In short, Wisconsin Republicans have declared total war on public education. Both the K-12 bill and the UW bill were negotiated and written totally in secret by committee Republicans, with the details released to the public only hours before the final, fore-ordained votes were held. Moral and political commitments aside, this leaves one to wonder whether those legislators who are quickest to cite “market-based” considerations have even a basic understanding of what Wisconsin’s comparative advantage is. Wisconsin has a hard-earned and well-deserved reputation for its excellent public schools and universities. Without those, what is the point of living in Wisconsin as opposed to some other state? Set aside the fact that no UW campus will ever be able to recruit a top-tier scholar again. Why would anyone choose Wisconsin as a place to raise their family? Why would anyone in their right mind move to Wisconsin after this budget?

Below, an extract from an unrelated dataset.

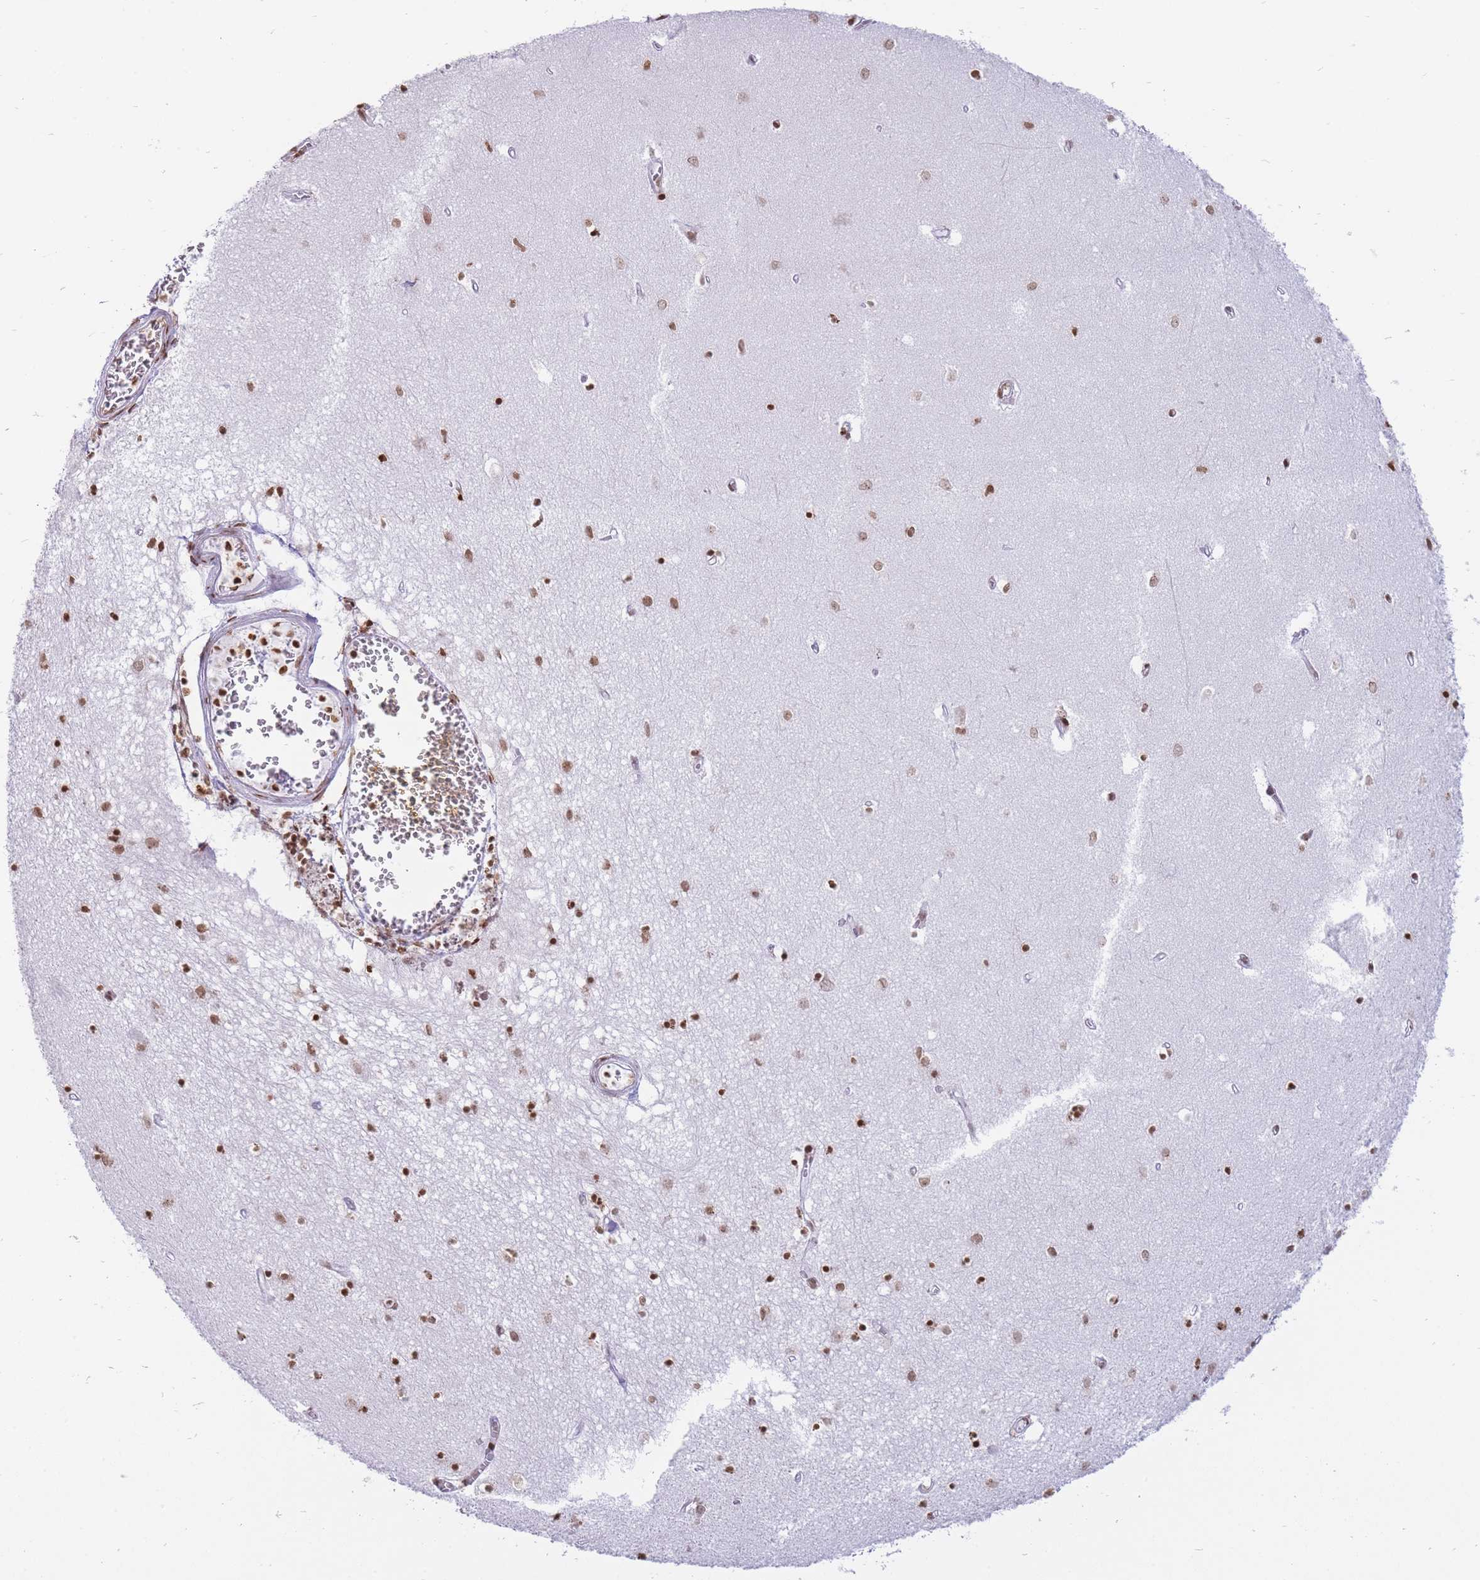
{"staining": {"intensity": "strong", "quantity": "25%-75%", "location": "nuclear"}, "tissue": "hippocampus", "cell_type": "Glial cells", "image_type": "normal", "snomed": [{"axis": "morphology", "description": "Normal tissue, NOS"}, {"axis": "topography", "description": "Hippocampus"}], "caption": "Immunohistochemistry staining of benign hippocampus, which displays high levels of strong nuclear staining in about 25%-75% of glial cells indicating strong nuclear protein staining. The staining was performed using DAB (brown) for protein detection and nuclei were counterstained in hematoxylin (blue).", "gene": "SHISAL1", "patient": {"sex": "female", "age": 64}}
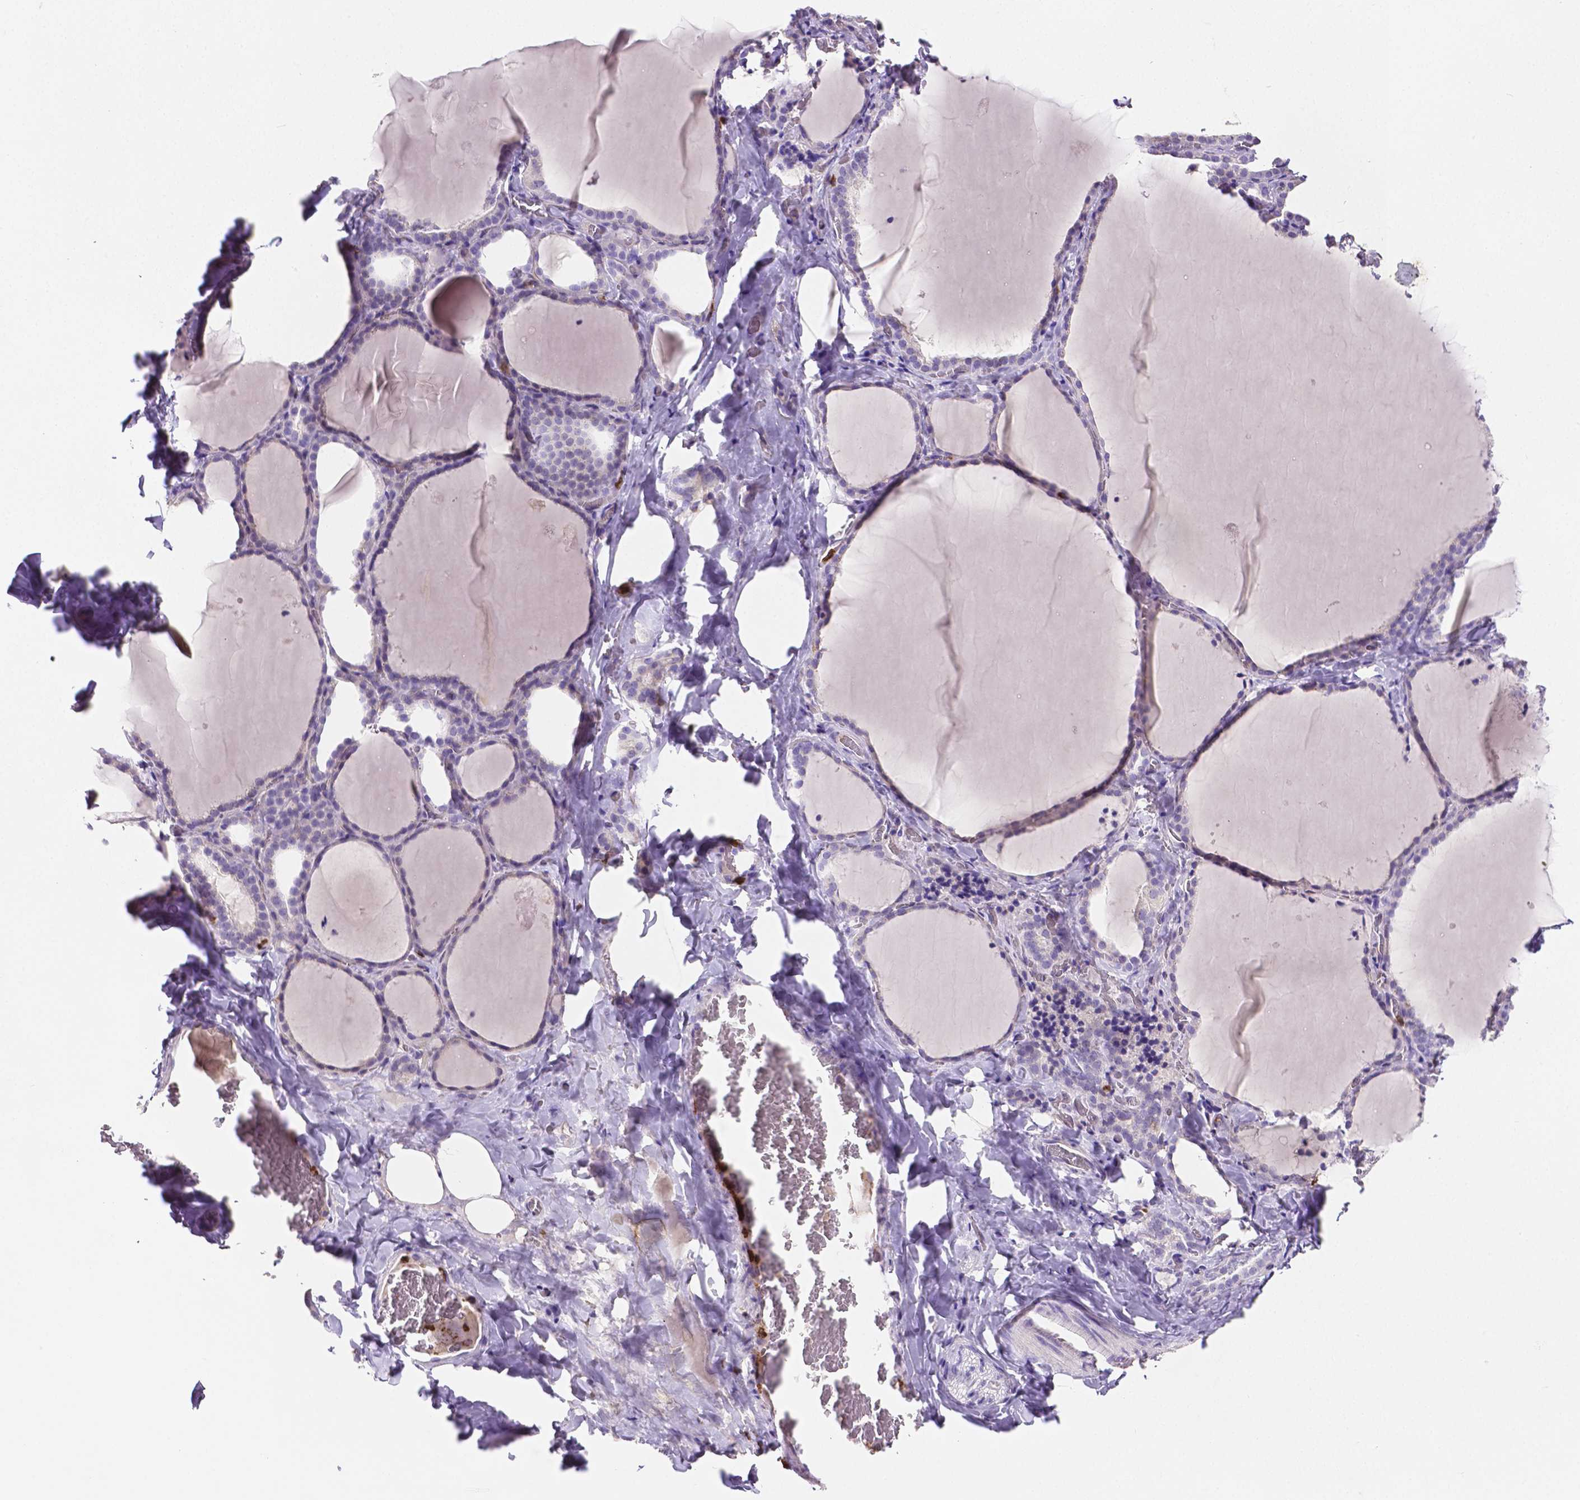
{"staining": {"intensity": "negative", "quantity": "none", "location": "none"}, "tissue": "thyroid gland", "cell_type": "Glandular cells", "image_type": "normal", "snomed": [{"axis": "morphology", "description": "Normal tissue, NOS"}, {"axis": "topography", "description": "Thyroid gland"}], "caption": "Immunohistochemistry histopathology image of normal human thyroid gland stained for a protein (brown), which shows no staining in glandular cells.", "gene": "MMP9", "patient": {"sex": "female", "age": 22}}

The budget still has to pass the full legislature, after which it will be subject to one of the strongest and most wide-ranging gubernatorial veto powers in the country. Some of the truly crazy stuff may yet come out. But a lot will stay in. Public K-12 and the UW System will be badly, perhaps irreparably, damaged.
A lot has already been said today about UW System leadership’s handling of the budget mess, and about Ray Cross’s leadership and negotiating tactics and strategy. I will leave the last word to Board of Regents President Mike Falbo: “With President Cross’s leadership, this new sense of partnership has helped us get to where we are today.”